Like on the 580gtx that Ive used long time for crunching, I run this instances 7cpu 3nv_gpu 1igpu; beacause the all the issues persists I changed it 2 days ago 7cpu 2nv 1igpu, no differnce cuda50 still having a bloated behaving and the laggin form whole sys is eaven worse then with 3 instances, running only 6 cpu instances dont change the issue either.

from youre responds I get more clueless then befor but thx, so I know its really something strange going on that only affects my system, this was not the answer I hoped 2 hear but at least, it might possibly be something completly different, I have 2 look for.

My last possible guess.. it might be somthing with the power connection, inhouse.. I tried different wall sockets and no difference, but if there is more evidence that its might something 2 do in this direction, I have try it with an APC PDU / USV.

The odd thing is if it really has something 2 do with the power grid quality, it dont have affected me 3 or 4 years ago, it has started beeing really disturbing and nagging soon after wow competition '15

No other software is running on this sys, since this issues occurs Ive reinstalled the OS trice and keept it barebone since then, only the anti virus SW is running additional, no monitoring SW is running.

One thing might be worth trying would be switch of the ipgu crunching and looking what then happens, like Grant mention.

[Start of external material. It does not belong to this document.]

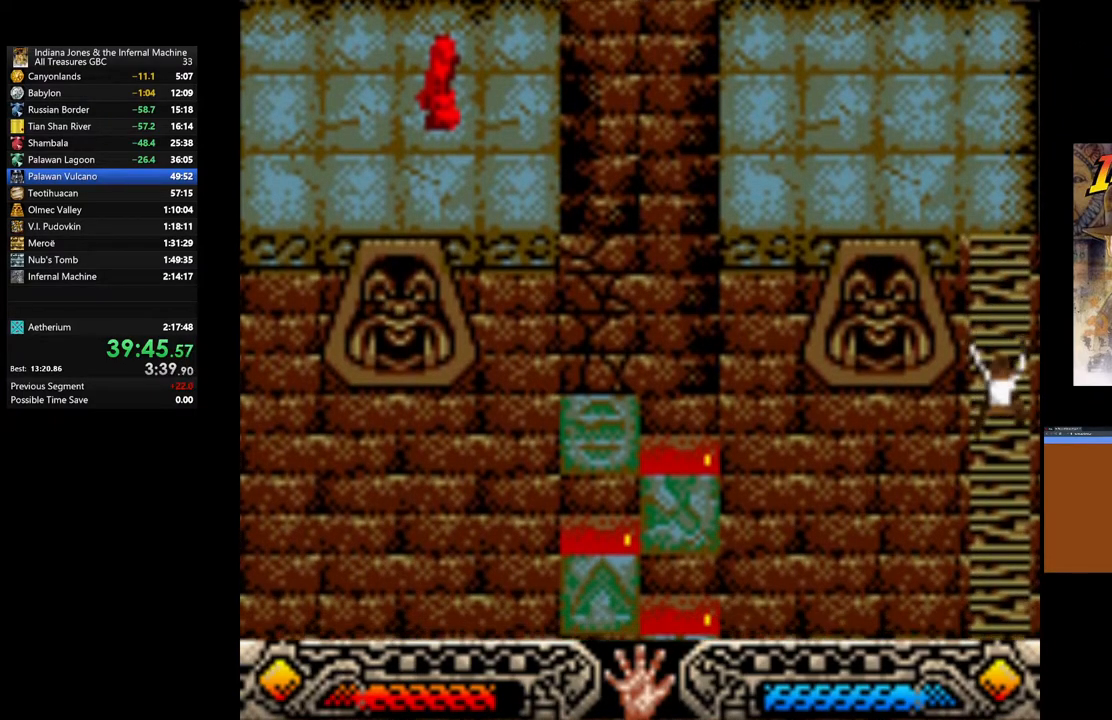
{"buttons": [], "left_stick": "down", "right_stick": "center", "events": []}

But imho if that would be it, then why its only affecting my system, though shouldnt be a problem using the igpu and dgpu at the same time.

thx for all the suggestions
ID: 1802335 · Report as offensive
Grant (SSSF)
Volunteer tester

Send message
Joined: 19 Aug 99
Posts: 13736
Credit: 208,696,464
RAC: 304
Australia
Message 1802336 - Posted: 13 Jul 2016, 9:20:33 UTC - in response to Message 1802335.  

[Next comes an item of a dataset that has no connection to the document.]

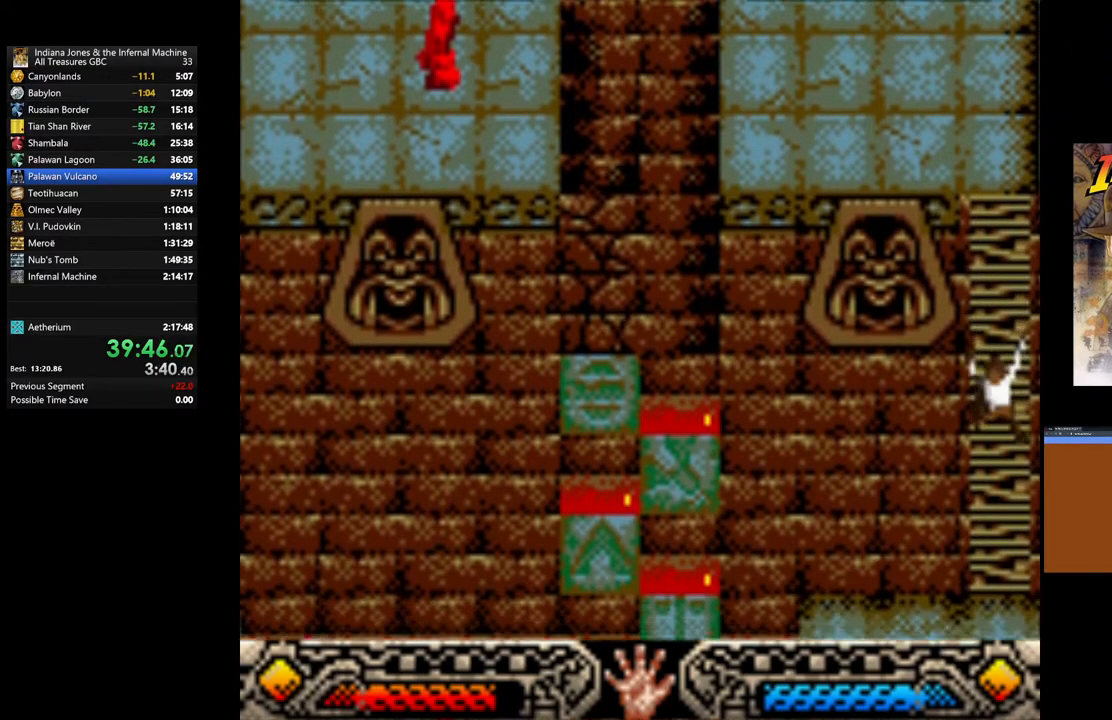
{"buttons": [], "left_stick": "down-left", "right_stick": "center", "events": [[300, "left_stick", "down-left"]]}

I notice you're running Windows 7, and many people have been having issues with Windows Update chewing up lots of CPU time.

I'd suggest Process Explorer to see just what is running & using system resources.
My system has 2 GTX 750Tis & runs 3 WUs at a time on each of them with no system sluggishness using CUDA50.
However I don't have an iGPU, and even if I did I wouldn't use it for crunching- sharing memory, power & heat limits with the CPU results in significantly reduced work output compared to just running the CPU alone.
Grant
Darwin NT
ID: 1802336 · Report as offensive
Profile MajorTom
Avatar

Send message
Joined: 25 Aug 03
Posts: 33
Credit: 78,247,091
RAC: 46
Switzerland
Message 1802337 - Posted: 13 Jul 2016, 9:30:49 UTC - in response to Message 1802336.  
Last modified: 13 Jul 2016, 9:57:09 UTC

I notice you're running Windows 7, and many people have been having issues with Windows Update chewing up lots of CPU time.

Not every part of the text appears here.